> What is being asked:
Reproduce the data below, substituting "Ansichtskarten" for every occurrence of "Postkarten" and leaving everything else unchanged.

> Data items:

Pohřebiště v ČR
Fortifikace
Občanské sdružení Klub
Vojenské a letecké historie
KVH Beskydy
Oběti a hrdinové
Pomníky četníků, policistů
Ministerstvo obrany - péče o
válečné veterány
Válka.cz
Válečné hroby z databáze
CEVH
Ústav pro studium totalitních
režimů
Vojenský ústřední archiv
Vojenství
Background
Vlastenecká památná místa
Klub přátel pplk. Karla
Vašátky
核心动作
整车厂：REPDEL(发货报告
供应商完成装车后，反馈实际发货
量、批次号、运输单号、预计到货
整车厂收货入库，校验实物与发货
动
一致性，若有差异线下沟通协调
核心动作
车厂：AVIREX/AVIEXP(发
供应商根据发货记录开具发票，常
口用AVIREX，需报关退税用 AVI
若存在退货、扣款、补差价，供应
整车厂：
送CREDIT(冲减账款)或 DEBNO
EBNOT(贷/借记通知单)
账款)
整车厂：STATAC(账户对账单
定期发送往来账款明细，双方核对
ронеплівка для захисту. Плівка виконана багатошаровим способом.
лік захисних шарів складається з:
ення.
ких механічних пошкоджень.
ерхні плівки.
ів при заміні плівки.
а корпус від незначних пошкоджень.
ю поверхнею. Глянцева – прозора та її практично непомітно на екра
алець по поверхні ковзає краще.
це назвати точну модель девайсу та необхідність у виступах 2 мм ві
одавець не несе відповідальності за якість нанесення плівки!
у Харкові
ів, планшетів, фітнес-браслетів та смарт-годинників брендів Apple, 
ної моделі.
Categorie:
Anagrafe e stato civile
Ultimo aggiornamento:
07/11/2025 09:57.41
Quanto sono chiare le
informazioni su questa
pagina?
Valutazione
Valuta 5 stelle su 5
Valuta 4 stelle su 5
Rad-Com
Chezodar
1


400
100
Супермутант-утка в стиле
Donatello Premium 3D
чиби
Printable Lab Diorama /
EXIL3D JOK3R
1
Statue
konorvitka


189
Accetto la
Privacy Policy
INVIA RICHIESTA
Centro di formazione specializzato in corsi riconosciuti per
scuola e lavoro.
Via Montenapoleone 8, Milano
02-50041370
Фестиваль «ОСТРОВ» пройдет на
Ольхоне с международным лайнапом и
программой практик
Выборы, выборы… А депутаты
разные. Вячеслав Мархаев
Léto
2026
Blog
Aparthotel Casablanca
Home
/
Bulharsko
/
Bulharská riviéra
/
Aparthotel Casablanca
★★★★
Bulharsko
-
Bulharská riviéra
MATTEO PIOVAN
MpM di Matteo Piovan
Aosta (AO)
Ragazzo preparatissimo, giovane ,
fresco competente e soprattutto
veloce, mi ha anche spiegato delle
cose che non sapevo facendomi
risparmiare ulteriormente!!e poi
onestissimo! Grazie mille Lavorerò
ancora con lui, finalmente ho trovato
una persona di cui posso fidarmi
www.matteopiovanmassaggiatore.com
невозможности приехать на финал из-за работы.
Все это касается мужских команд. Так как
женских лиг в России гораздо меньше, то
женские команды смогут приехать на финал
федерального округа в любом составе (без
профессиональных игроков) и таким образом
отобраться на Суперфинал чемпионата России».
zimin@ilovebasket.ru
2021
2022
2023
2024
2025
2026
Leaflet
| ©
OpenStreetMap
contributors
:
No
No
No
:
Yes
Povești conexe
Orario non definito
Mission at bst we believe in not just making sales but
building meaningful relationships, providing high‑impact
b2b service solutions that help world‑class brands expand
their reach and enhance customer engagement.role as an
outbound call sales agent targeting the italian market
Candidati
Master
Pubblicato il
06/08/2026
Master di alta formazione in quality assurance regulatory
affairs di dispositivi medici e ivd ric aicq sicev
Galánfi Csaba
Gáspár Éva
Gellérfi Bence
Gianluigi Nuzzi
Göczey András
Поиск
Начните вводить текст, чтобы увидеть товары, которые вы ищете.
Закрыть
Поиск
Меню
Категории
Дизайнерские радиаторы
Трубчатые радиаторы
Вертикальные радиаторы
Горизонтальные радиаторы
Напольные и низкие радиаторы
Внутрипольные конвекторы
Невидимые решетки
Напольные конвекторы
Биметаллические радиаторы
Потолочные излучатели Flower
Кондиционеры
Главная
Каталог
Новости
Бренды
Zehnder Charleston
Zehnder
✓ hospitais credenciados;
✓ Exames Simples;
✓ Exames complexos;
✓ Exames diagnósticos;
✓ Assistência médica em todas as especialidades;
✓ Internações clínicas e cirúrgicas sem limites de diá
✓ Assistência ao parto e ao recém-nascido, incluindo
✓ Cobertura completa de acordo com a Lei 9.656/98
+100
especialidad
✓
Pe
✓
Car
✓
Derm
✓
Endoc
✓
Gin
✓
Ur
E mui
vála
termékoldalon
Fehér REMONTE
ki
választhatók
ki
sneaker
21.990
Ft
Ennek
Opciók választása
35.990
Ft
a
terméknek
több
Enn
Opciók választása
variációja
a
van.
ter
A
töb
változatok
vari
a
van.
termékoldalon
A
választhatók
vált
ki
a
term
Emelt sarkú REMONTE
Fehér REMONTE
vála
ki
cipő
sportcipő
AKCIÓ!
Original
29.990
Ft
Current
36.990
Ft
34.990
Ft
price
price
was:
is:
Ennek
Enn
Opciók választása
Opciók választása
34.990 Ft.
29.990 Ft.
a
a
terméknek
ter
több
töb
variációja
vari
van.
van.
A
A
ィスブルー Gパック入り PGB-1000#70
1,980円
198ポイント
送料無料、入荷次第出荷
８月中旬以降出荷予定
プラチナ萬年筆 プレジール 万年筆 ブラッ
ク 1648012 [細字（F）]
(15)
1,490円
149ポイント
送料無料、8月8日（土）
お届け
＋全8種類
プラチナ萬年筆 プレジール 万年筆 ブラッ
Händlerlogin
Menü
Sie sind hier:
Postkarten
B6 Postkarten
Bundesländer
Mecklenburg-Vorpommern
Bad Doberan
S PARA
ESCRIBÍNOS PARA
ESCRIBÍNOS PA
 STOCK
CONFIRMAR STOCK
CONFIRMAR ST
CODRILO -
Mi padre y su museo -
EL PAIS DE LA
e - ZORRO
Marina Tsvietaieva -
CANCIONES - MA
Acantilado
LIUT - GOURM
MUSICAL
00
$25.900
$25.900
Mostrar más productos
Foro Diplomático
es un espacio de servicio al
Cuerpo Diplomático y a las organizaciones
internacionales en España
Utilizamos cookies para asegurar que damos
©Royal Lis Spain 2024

> The answer:
Pohřebiště v ČR
Fortifikace
Občanské sdružení Klub
Vojenské a letecké historie
KVH Beskydy
Oběti a hrdinové
Pomníky četníků, policistů
Ministerstvo obrany - péče o
válečné veterány
Válka.cz
Válečné hroby z databáze
CEVH
Ústav pro studium totalitních
režimů
Vojenský ústřední archiv
Vojenství
Background
Vlastenecká památná místa
Klub přátel pplk. Karla
Vašátky
核心动作
整车厂：REPDEL(发货报告
供应商完成装车后，反馈实际发货
量、批次号、运输单号、预计到货
整车厂收货入库，校验实物与发货
动
一致性，若有差异线下沟通协调
核心动作
车厂：AVIREX/AVIEXP(发
供应商根据发货记录开具发票，常
口用AVIREX，需报关退税用 AVI
若存在退货、扣款、补差价，供应
整车厂：
送CREDIT(冲减账款)或 DEBNO
EBNOT(贷/借记通知单)
账款)
整车厂：STATAC(账户对账单
定期发送往来账款明细，双方核对
ронеплівка для захисту. Плівка виконана багатошаровим способом.
лік захисних шарів складається з:
ення.
ких механічних пошкоджень.
ерхні плівки.
ів при заміні плівки.
а корпус від незначних пошкоджень.
ю поверхнею. Глянцева – прозора та її практично непомітно на екра
алець по поверхні ковзає краще.
це назвати точну модель девайсу та необхідність у виступах 2 мм ві
одавець не несе відповідальності за якість нанесення плівки!
у Харкові
ів, планшетів, фітнес-браслетів та смарт-годинників брендів Apple, 
ної моделі.
Categorie:
Anagrafe e stato civile
Ultimo aggiornamento:
07/11/2025 09:57.41
Quanto sono chiare le
informazioni su questa
pagina?
Valutazione
Valuta 5 stelle su 5
Valuta 4 stelle su 5
Rad-Com
Chezodar
1


400
100
Супермутант-утка в стиле
Donatello Premium 3D
чиби
Printable Lab Diorama /
EXIL3D JOK3R
1
Statue
konorvitka


189
Accetto la
Privacy Policy
INVIA RICHIESTA
Centro di formazione specializzato in corsi riconosciuti per
scuola e lavoro.
Via Montenapoleone 8, Milano
02-50041370
Фестиваль «ОСТРОВ» пройдет на
Ольхоне с международным лайнапом и
программой практик
Выборы, выборы… А депутаты
разные. Вячеслав Мархаев
Léto
2026
Blog
Aparthotel Casablanca
Home
/
Bulharsko
/
Bulharská riviéra
/
Aparthotel Casablanca
★★★★
Bulharsko
-
Bulharská riviéra
MATTEO PIOVAN
MpM di Matteo Piovan
Aosta (AO)
Ragazzo preparatissimo, giovane ,
fresco competente e soprattutto
veloce, mi ha anche spiegato delle
cose che non sapevo facendomi
risparmiare ulteriormente!!e poi
onestissimo! Grazie mille Lavorerò
ancora con lui, finalmente ho trovato
una persona di cui posso fidarmi
www.matteopiovanmassaggiatore.com
невозможности приехать на финал из-за работы.
Все это касается мужских команд. Так как
женских лиг в России гораздо меньше, то
женские команды смогут приехать на финал
федерального округа в любом составе (без
профессиональных игроков) и таким образом
отобраться на Суперфинал чемпионата России».
zimin@ilovebasket.ru
2021
2022
2023
2024
2025
2026
Leaflet
| ©
OpenStreetMap
contributors
:
No
No
No
:
Yes
Povești conexe
Orario non definito
Mission at bst we believe in not just making sales but
building meaningful relationships, providing high‑impact
b2b service solutions that help world‑class brands expand
their reach and enhance customer engagement.role as an
outbound call sales agent targeting the italian market
Candidati
Master
Pubblicato il
06/08/2026
Master di alta formazione in quality assurance regulatory
affairs di dispositivi medici e ivd ric aicq sicev
Galánfi Csaba
Gáspár Éva
Gellérfi Bence
Gianluigi Nuzzi
Göczey András
Поиск
Начните вводить текст, чтобы увидеть товары, которые вы ищете.
Закрыть
Поиск
Меню
Категории
Дизайнерские радиаторы
Трубчатые радиаторы
Вертикальные радиаторы
Горизонтальные радиаторы
Напольные и низкие радиаторы
Внутрипольные конвекторы
Невидимые решетки
Напольные конвекторы
Биметаллические радиаторы
Потолочные излучатели Flower
Кондиционеры
Главная
Каталог
Новости
Бренды
Zehnder Charleston
Zehnder
✓ hospitais credenciados;
✓ Exames Simples;
✓ Exames complexos;
✓ Exames diagnósticos;
✓ Assistência médica em todas as especialidades;
✓ Internações clínicas e cirúrgicas sem limites de diá
✓ Assistência ao parto e ao recém-nascido, incluindo
✓ Cobertura completa de acordo com a Lei 9.656/98
+100
especialidad
✓
Pe
✓
Car
✓
Derm
✓
Endoc
✓
Gin
✓
Ur
E mui
vála
termékoldalon
Fehér REMONTE
ki
választhatók
ki
sneaker
21.990
Ft
Ennek
Opciók választása
35.990
Ft
a
terméknek
több
Enn
Opciók választása
variációja
a
van.
ter
A
töb
változatok
vari
a
van.
termékoldalon
A
választhatók
vált
ki
a
term
Emelt sarkú REMONTE
Fehér REMONTE
vála
ki
cipő
sportcipő
AKCIÓ!
Original
29.990
Ft
Current
36.990
Ft
34.990
Ft
price
price
was:
is:
Ennek
Enn
Opciók választása
Opciók választása
34.990 Ft.
29.990 Ft.
a
a
terméknek
ter
több
töb
variációja
vari
van.
van.
A
A
ィスブルー Gパック入り PGB-1000#70
1,980円
198ポイント
送料無料、入荷次第出荷
８月中旬以降出荷予定
プラチナ萬年筆 プレジール 万年筆 ブラッ
ク 1648012 [細字（F）]
(15)
1,490円
149ポイント
送料無料、8月8日（土）
お届け
＋全8種類
プラチナ萬年筆 プレジール 万年筆 ブラッ
Händlerlogin
Menü
Sie sind hier:
Ansichtskarten
B6 Ansichtskarten
Bundesländer
Mecklenburg-Vorpommern
Bad Doberan
S PARA
ESCRIBÍNOS PARA
ESCRIBÍNOS PA
 STOCK
CONFIRMAR STOCK
CONFIRMAR ST
CODRILO -
Mi padre y su museo -
EL PAIS DE LA
e - ZORRO
Marina Tsvietaieva -
CANCIONES - MA
Acantilado
LIUT - GOURM
MUSICAL
00
$25.900
$25.900
Mostrar más productos
Foro Diplomático
es un espacio de servicio al
Cuerpo Diplomático y a las organizaciones
internacionales en España
Utilizamos cookies para asegurar que damos
©Royal Lis Spain 2024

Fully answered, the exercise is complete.